The graduation ceremonies in Dayton took place under clear skies, with the Big Horn Mountains providing a scenic backdrop for family and friends in attendance.
In addressing his fellow students, Valedictorian Tom Pearce said the future was just as frightening as it had been when he was a freshman struggling to make it through his first year at a bigger school.
"To get this far, we've had to toss aside our idea of fate and create our own destinies," said Pearce, who will study computer science and electrical engineering in the fall at the University of Wyoming.
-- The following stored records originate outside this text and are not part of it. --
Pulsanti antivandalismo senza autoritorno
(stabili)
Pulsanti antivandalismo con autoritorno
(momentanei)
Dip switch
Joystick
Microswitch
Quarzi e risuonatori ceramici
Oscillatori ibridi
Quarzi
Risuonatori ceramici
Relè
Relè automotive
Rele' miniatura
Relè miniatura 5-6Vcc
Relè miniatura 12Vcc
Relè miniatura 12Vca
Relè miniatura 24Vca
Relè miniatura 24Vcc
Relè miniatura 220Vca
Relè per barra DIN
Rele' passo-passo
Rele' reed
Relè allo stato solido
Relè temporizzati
He added: "That's not going to end here. Our lives have only just begun."
..............
I am skipping the rest of the newspaper article, since it didn't mention Tom again, but it does include a photo of him with these words beneath it:
Tom Pearce
2007 Class
Valedictorian
********
That was the article in the paper. Of course, we're all really proud of him. He is one of those students who never had to be urged to get his schoolwork finished. In fact, he would do his research papers in advance of the deadline and didn't have to stay up until the wee hours to finish in time. This is unlike me. In school, and even now, I would always put things off until the last minute.
Tom was this way when I home schooled him, which was kindergarten through third grade while we lived west of the Big Horn Mountains, near Basin, WY. When we moved to Manderson, he started attending public school.
When we moved to the east side of the mountains in 2000, he had finished fifth grade. He then attended a small school called Arvada/Clearmont Elementary, for sixth grade. He did really well in public school, but felt it was difficult to move to a larger high school in the middle of his freshman year, when we moved to a ranch near Dayton, where we rent a house.
No, we aren't ranchers. My mom grew up on a ranch, but I never lived on one, unless you think of the eleven years from 1987 through 1998 as living on a ranch. Those years were spent living in a large house beside the Big Horn River, where all our home schooling was done. The owner of the house and property where we house-sat, had cattle, but I didn't consider it a working ranch, just a place that the owner kept his cattle! The owner was overseas most of the time.
I'll write about my mom's homestead cabin some day.